20. Quale veduta dovrebbe assumere il cristiano della sofferenza dovuta all’afflizione causata da malattie, ecc.?
20 In questa veduta scritturale della sofferenza, possiamo noi includere tutto il cordoglio e l’afflizione dovuti a infermità e perdita di persone care, e altre cose comuni a tutto il genere umano? Sì, se si prendono come un’opportunità per mostrare maggiore perseveranza, fede e integrità. La regola delle Scritture è per i cristiani quella che dice: “Fate ogni cosa alla gloria di Dio”, anche il mangiare e bere, ogni cosa che forma la vita quotidiana. (1 Cor. 10:31) Pertanto, in base a ciò, tutta tale sofferenza provvede una buona opportunità perché, nella grande contesa suscitata da Satana, noi ci schieriamo dalla parte di Dio. — Giob. 1:8-11; 2:3-5.
21. Come possiamo provare diletto nella sofferenza, in senso collettivo e individuale?
21 Possiamo perciò imparare a provar diletto nella sofferenza, sia essa considerata in senso collettivo o individuale.

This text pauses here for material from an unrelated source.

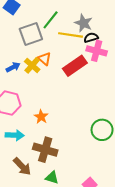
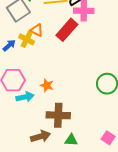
cyan arrow: (15, 135) -> (25, 97), moved
brown arrow: (22, 166) -> (41, 136), turned -48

In senso collettivo, ci rallegriamo di vivere nel giorno in cui Geova, per mezzo del suo “messaggero del patto”, è stato “come il fuoco di un raffinatore e come la liscivia dei lavatori di panni” per l’unto rimanente e ha adempiuto in tal modo la promessa che “essi per certo diverranno a Geova un popolo che presenterà offerta di dono nella giustizia”. In senso individuale, potete, come Giobbe, imparare mediante la ‘sofferenza del male e l’esercizio della pazienza’, e, non solo imparare, ma in effetti provare che “Geova è molto tenero in affetto e misericordioso”. — Mal. 3:1-4: Giac. 5:10, 11.